* **Records from a data collection**
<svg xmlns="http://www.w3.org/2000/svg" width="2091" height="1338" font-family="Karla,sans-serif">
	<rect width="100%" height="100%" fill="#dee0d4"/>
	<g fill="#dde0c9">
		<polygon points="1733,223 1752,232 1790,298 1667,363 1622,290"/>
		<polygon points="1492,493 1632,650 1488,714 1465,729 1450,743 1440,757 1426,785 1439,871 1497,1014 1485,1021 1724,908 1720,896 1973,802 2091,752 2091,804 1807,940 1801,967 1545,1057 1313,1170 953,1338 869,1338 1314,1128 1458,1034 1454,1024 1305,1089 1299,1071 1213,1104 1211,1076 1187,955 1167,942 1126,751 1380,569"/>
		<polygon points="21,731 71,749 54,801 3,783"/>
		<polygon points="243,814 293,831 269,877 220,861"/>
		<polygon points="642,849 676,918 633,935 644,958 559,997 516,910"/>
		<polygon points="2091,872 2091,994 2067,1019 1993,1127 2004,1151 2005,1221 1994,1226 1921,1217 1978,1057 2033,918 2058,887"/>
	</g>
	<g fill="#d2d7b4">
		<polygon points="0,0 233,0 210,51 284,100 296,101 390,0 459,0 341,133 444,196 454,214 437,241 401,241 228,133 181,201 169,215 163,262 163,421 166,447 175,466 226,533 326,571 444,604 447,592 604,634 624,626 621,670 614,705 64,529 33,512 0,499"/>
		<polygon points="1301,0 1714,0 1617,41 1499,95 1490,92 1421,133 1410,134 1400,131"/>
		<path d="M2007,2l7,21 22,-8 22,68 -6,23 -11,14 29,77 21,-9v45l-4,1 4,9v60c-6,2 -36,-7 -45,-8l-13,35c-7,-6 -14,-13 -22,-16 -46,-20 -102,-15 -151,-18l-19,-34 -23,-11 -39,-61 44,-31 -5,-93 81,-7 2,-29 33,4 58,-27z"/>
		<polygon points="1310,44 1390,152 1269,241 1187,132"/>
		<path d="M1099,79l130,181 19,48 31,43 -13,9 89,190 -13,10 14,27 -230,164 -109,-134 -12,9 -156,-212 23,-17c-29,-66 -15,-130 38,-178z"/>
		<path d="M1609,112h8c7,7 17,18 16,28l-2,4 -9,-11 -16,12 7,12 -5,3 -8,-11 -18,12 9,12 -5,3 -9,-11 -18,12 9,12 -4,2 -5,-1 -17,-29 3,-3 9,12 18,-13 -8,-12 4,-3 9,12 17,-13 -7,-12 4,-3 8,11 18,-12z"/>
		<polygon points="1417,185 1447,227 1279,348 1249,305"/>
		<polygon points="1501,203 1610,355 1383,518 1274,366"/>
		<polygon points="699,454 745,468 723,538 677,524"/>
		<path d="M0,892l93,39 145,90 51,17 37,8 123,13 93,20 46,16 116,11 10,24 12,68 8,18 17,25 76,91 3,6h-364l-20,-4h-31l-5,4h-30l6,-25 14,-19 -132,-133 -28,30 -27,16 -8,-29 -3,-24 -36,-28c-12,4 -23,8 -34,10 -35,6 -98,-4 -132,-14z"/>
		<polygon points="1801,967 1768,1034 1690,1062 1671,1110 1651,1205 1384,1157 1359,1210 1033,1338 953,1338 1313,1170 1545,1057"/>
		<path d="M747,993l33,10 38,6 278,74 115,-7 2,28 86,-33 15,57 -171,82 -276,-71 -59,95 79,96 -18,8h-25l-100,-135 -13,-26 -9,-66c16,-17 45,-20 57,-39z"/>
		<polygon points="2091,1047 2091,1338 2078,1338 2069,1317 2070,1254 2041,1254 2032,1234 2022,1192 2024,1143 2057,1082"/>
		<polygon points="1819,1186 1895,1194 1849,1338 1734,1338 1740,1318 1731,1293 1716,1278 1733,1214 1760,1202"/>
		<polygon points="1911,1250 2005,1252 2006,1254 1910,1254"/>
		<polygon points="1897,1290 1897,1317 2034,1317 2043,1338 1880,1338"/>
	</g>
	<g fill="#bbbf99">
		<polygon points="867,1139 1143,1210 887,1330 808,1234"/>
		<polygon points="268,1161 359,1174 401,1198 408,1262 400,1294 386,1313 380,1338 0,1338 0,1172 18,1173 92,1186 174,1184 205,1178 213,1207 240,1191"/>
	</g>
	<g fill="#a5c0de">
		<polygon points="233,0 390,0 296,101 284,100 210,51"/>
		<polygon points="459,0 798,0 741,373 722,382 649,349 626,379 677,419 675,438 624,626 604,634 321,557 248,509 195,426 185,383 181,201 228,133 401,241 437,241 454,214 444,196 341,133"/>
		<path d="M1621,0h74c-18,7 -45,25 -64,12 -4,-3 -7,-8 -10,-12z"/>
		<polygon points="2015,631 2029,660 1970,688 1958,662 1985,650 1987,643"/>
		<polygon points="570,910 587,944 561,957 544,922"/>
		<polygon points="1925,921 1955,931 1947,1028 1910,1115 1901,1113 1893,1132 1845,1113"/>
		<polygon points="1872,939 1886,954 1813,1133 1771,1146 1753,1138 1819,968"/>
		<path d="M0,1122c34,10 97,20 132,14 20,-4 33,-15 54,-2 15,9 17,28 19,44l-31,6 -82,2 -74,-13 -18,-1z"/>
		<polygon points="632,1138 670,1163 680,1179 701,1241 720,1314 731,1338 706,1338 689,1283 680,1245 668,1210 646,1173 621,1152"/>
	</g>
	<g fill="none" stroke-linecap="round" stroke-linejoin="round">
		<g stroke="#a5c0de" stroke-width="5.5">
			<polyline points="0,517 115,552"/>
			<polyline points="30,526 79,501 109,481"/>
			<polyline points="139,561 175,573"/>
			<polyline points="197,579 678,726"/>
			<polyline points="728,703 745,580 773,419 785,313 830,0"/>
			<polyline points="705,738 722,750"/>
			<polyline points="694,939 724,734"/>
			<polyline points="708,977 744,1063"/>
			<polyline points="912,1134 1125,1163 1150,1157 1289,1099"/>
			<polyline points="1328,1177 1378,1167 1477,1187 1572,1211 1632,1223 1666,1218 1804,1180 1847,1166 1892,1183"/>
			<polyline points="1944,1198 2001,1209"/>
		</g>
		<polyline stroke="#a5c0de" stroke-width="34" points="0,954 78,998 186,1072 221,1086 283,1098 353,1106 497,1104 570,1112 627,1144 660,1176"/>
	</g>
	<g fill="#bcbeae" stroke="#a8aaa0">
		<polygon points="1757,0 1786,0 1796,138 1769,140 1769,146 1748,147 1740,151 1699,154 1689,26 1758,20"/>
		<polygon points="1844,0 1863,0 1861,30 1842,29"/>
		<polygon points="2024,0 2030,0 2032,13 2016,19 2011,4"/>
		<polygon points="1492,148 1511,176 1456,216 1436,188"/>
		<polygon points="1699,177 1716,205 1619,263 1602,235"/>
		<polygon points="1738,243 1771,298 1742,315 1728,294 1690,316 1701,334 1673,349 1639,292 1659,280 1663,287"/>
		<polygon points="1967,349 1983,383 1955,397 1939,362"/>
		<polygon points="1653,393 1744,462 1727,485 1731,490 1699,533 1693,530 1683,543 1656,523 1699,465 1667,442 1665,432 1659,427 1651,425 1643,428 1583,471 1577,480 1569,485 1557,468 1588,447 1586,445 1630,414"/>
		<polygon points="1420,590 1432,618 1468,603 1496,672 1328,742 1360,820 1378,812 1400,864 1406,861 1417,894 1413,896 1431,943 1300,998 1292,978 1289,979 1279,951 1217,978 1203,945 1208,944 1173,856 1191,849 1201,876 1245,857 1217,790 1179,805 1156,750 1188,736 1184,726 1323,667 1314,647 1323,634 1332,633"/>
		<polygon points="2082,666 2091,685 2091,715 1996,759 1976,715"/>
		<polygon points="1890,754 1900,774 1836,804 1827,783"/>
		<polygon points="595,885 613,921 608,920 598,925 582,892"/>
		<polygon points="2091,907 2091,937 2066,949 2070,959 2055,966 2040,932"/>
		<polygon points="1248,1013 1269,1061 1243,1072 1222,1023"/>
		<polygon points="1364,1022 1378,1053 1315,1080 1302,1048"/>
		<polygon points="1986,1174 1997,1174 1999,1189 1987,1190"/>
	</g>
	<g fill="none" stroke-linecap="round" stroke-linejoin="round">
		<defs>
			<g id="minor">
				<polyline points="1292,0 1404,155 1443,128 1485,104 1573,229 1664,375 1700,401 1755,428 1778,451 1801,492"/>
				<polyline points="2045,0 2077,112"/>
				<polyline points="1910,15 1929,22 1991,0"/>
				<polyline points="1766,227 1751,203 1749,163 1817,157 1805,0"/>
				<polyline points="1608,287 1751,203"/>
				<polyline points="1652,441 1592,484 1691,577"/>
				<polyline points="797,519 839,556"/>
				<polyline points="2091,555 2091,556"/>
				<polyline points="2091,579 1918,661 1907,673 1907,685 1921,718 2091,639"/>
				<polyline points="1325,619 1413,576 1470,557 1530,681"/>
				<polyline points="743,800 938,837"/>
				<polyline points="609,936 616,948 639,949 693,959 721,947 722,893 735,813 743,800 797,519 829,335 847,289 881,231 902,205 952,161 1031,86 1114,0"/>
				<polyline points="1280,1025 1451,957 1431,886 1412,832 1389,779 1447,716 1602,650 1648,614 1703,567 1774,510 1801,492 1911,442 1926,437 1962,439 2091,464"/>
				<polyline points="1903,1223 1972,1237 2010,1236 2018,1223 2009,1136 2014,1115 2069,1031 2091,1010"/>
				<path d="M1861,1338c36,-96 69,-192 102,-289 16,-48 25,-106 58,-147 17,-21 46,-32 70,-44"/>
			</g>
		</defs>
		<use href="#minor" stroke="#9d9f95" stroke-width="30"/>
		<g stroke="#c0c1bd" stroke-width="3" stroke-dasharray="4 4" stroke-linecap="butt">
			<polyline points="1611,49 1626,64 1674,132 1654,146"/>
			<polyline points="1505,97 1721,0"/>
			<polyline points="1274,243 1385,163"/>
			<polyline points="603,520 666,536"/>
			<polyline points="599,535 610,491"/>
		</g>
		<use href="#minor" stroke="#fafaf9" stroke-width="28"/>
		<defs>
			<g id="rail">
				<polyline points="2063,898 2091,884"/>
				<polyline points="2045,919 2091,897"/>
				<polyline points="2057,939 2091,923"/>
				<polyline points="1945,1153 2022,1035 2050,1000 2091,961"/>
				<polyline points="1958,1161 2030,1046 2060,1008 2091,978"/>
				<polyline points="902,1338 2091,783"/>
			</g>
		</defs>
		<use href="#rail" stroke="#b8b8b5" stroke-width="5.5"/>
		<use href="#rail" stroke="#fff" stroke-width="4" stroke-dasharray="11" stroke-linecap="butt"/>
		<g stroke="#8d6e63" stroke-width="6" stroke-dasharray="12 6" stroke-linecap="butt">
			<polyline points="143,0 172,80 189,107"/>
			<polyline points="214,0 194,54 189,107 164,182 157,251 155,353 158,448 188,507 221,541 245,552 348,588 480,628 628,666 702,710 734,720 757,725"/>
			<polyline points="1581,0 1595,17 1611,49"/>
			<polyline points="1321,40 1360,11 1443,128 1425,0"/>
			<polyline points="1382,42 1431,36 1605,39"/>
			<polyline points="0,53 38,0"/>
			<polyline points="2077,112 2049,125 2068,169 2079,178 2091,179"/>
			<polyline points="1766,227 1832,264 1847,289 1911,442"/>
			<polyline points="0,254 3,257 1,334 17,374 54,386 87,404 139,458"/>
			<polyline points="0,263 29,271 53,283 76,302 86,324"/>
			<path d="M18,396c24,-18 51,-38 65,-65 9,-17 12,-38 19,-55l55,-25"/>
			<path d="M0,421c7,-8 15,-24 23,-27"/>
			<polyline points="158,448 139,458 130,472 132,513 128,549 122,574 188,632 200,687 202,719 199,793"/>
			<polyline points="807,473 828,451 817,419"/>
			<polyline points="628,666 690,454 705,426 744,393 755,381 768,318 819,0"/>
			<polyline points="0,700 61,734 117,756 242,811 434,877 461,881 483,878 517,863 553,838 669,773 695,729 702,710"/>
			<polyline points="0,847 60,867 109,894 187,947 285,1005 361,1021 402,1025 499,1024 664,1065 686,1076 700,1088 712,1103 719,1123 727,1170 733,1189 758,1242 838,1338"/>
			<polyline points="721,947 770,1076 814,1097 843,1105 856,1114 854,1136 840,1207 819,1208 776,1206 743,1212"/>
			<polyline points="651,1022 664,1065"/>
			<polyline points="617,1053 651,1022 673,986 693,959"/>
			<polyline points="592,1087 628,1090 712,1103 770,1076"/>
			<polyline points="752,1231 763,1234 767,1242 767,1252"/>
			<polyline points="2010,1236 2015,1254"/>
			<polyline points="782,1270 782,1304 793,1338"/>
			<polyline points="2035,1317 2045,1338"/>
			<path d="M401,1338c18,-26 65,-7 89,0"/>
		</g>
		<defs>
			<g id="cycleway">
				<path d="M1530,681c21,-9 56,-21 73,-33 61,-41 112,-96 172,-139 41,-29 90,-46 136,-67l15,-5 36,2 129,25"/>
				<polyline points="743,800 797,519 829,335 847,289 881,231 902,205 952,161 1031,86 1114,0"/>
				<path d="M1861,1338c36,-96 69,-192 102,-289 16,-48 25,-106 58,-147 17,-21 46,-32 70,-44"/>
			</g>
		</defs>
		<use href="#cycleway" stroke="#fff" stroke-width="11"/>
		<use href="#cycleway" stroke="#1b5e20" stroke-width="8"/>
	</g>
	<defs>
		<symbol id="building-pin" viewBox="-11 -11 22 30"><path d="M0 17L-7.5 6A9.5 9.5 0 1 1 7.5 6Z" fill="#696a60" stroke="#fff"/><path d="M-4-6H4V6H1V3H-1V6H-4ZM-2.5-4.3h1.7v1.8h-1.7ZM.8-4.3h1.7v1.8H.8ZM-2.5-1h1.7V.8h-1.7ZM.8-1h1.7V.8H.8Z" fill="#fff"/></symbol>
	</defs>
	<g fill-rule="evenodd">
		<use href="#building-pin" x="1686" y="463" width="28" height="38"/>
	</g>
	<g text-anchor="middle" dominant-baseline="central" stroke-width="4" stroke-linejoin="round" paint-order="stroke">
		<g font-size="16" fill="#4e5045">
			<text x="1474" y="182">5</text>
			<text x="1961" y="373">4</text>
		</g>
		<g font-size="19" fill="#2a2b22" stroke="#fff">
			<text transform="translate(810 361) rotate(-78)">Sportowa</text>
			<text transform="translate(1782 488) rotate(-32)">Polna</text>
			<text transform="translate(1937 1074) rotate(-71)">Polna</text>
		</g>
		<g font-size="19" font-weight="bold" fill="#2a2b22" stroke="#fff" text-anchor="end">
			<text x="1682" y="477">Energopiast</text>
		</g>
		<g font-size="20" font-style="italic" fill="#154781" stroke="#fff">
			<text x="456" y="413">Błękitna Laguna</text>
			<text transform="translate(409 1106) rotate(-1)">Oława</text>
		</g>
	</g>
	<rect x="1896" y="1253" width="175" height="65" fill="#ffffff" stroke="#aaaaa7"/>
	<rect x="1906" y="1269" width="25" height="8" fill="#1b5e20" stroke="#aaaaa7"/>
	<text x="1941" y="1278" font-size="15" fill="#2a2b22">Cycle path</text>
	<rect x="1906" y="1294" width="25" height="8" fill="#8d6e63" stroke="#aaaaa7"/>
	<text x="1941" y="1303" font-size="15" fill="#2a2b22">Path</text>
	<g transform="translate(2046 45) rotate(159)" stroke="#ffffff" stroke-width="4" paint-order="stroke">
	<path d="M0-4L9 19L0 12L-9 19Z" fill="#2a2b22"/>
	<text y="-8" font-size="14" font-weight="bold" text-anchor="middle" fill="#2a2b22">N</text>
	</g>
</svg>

* **Task details**
Every line above that includes the word "middle" must appear in the answer.

* **Result for this task**
	<g text-anchor="middle" dominant-baseline="central" stroke-width="4" stroke-linejoin="round" paint-order="stroke">
	<text y="-8" font-size="14" font-weight="bold" text-anchor="middle" fill="#2a2b22">N</text>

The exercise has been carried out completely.